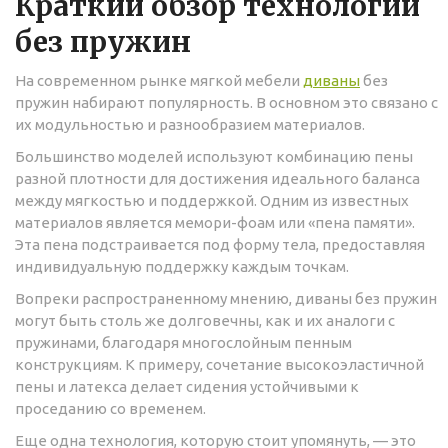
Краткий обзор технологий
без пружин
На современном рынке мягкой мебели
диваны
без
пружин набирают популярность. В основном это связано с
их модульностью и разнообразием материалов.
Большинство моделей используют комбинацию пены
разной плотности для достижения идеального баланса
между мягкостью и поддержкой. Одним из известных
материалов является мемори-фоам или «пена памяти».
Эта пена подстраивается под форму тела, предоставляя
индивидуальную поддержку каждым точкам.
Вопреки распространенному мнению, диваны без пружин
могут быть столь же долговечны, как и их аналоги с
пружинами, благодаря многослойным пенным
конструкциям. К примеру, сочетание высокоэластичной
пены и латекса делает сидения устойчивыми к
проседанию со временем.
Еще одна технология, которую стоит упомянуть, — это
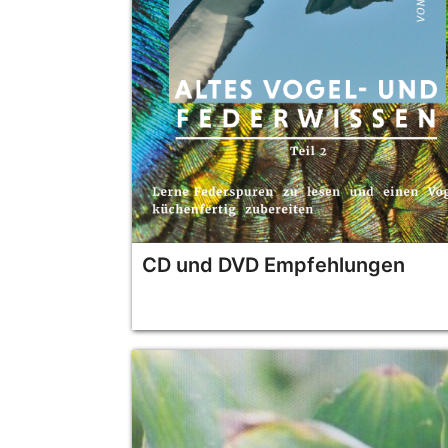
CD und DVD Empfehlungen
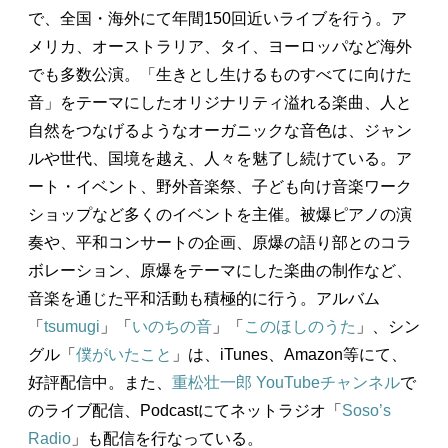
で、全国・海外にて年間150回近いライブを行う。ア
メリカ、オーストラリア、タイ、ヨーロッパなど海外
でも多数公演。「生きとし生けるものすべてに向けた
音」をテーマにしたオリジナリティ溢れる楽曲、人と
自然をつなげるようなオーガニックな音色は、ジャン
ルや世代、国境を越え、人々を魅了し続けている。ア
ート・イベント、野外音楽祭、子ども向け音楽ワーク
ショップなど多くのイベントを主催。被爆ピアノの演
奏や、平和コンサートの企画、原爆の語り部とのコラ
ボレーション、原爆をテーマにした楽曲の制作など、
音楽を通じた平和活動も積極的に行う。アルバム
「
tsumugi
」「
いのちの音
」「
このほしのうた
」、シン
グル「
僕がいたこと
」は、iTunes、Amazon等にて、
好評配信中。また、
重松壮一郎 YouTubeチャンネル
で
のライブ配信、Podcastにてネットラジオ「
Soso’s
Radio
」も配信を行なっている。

--

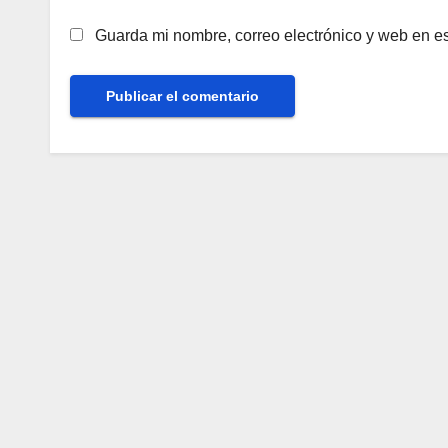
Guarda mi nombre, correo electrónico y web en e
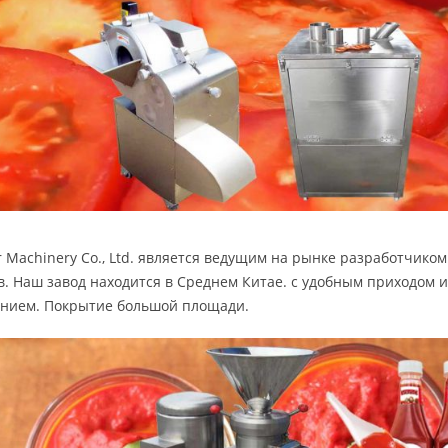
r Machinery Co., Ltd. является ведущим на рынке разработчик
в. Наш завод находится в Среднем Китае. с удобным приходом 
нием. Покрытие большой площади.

Exercise brief: Copy everything from the line with "Guarda mi nombre, correo" down to the line with "нием. Покрытие большой площади.", replacing "завод" with "цех" and keeping all else unchanged. Omit the pictures.

Your solution:
Guarda mi nombre, correo electrónico y web en e
r Machinery Co., Ltd. является ведущим на рынке разработчик
в. Наш цех находится в Среднем Китае. с удобным приходом 
нием. Покрытие большой площади.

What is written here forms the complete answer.